### SOURCE RECORDS
|---|
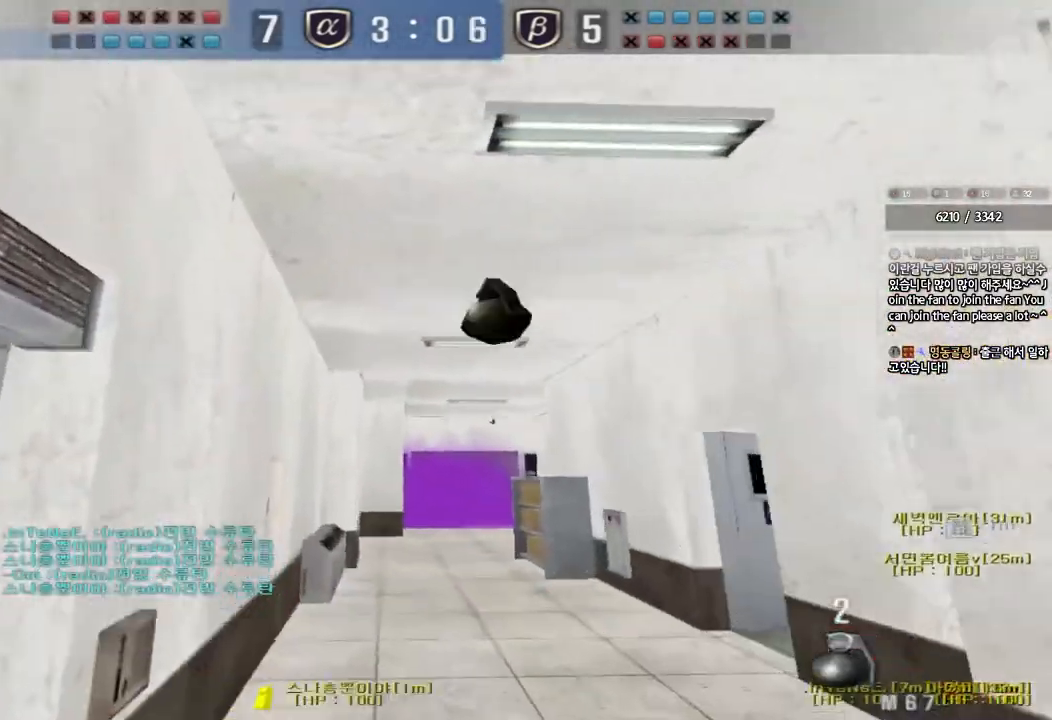
{"keys": ["w"], "events": [[33, "a", "up"], [317, "d", "down"], [317, "w", "down"], [467, "d", "up"]]}
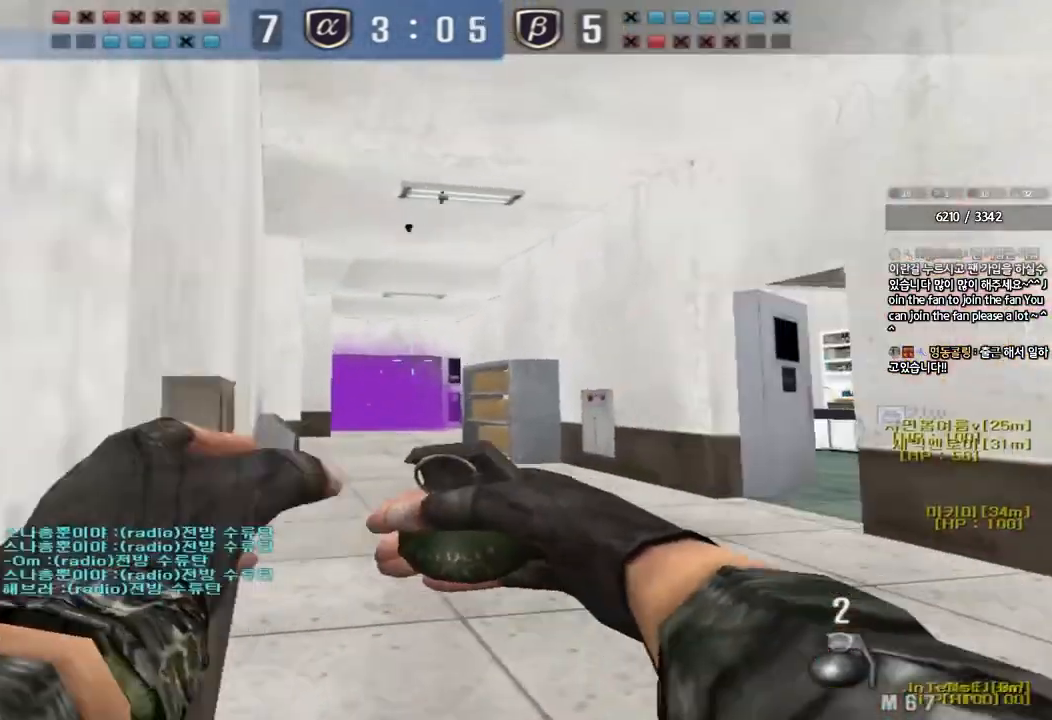
{"keys": ["d", "w"], "events": [[300, "a", "down"], [433, "a", "up"], [450, "d", "down"]]}
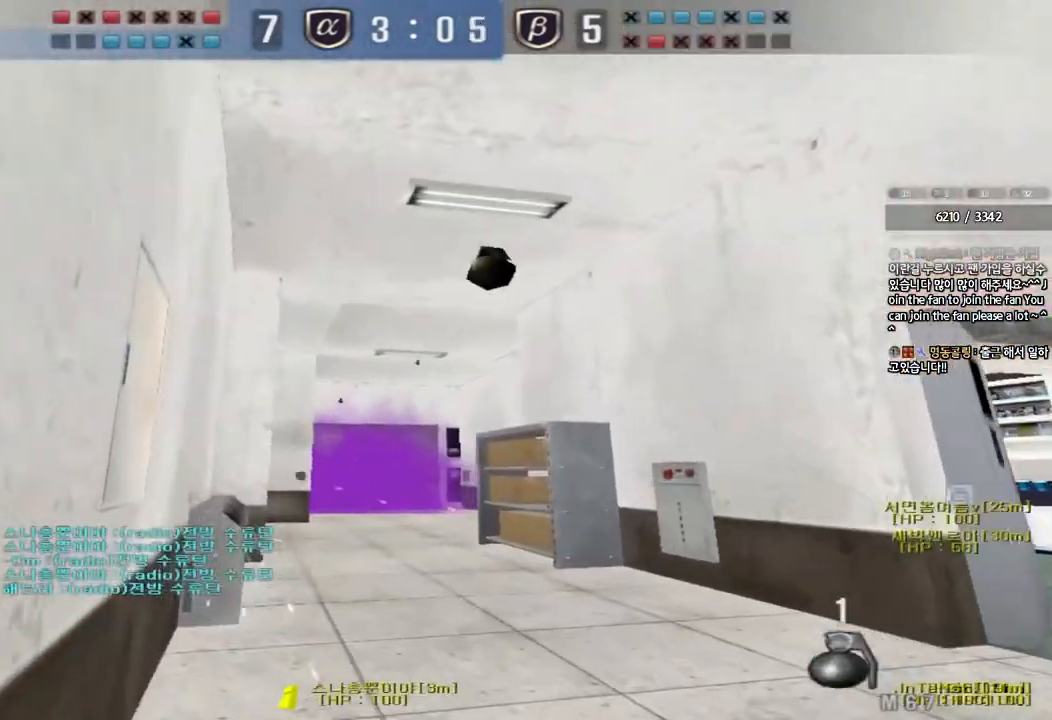
{"keys": ["d", "w"], "events": []}
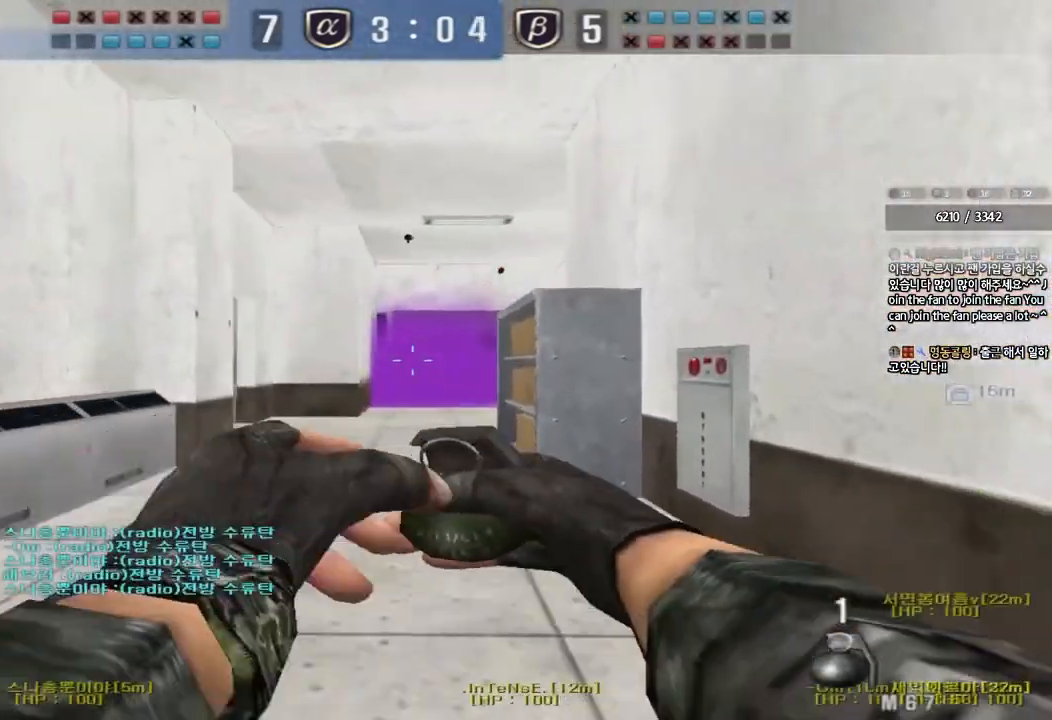
{"keys": ["d", "w"], "events": [[50, "d", "up"], [417, "d", "down"]]}
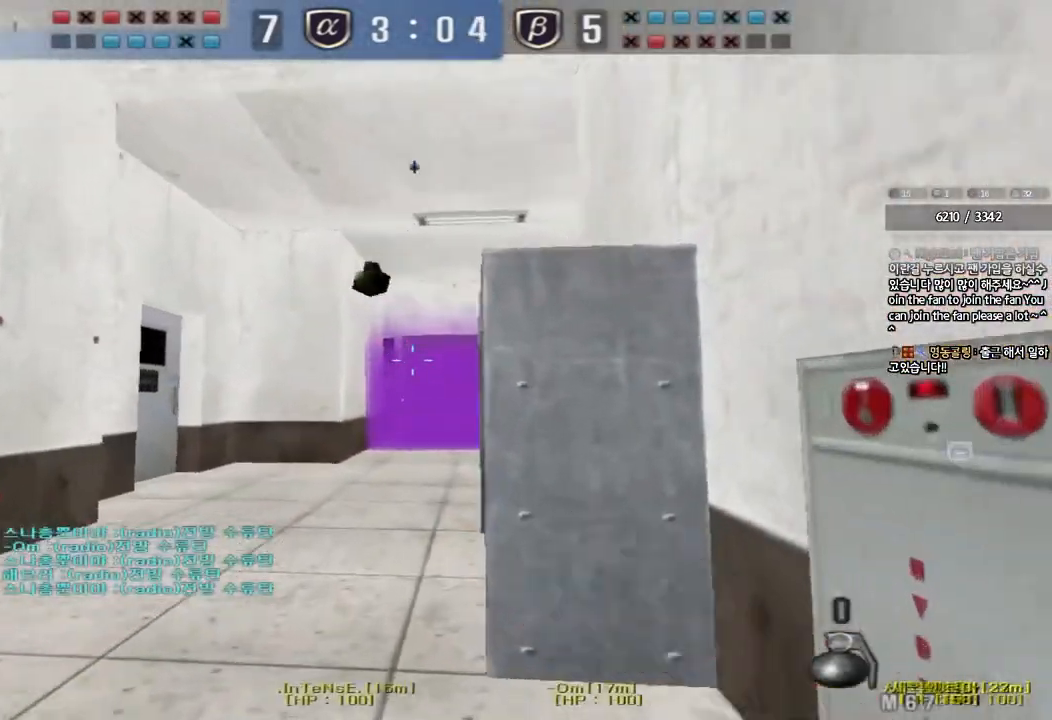
{"keys": ["shift"], "events": [[83, "d", "up"], [183, "a", "down"], [350, "shift", "down"], [367, "w", "up"], [383, "a", "up"], [400, "space", "down"], [500, "space", "up"]]}
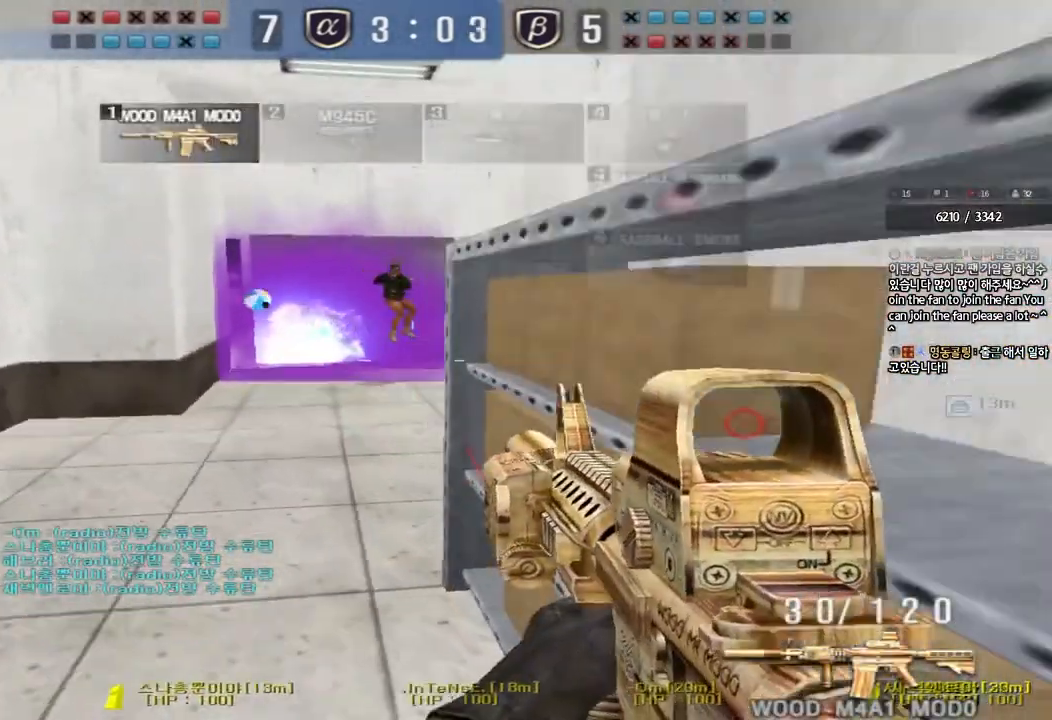
{"keys": ["a", "w"], "events": [[333, "shift", "up"], [467, "a", "down"], [483, "w", "down"]]}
|---|
### EXERCISE INSTRUCTIONS
The copy must match the listing above exactly, except that it holds no pictures.

### SOLUTION
{"keys": ["w"], "events": [[33, "a", "up"], [317, "d", "down"], [317, "w", "down"], [467, "d", "up"]]}
{"keys": ["d", "w"], "events": [[300, "a", "down"], [433, "a", "up"], [450, "d", "down"]]}
{"keys": ["d", "w"], "events": []}
{"keys": ["d", "w"], "events": [[50, "d", "up"], [417, "d", "down"]]}
{"keys": ["shift"], "events": [[83, "d", "up"], [183, "a", "down"], [350, "shift", "down"], [367, "w", "up"], [383, "a", "up"], [400, "space", "down"], [500, "space", "up"]]}
{"keys": ["a", "w"], "events": [[333, "shift", "up"], [467, "a", "down"], [483, "w", "down"]]}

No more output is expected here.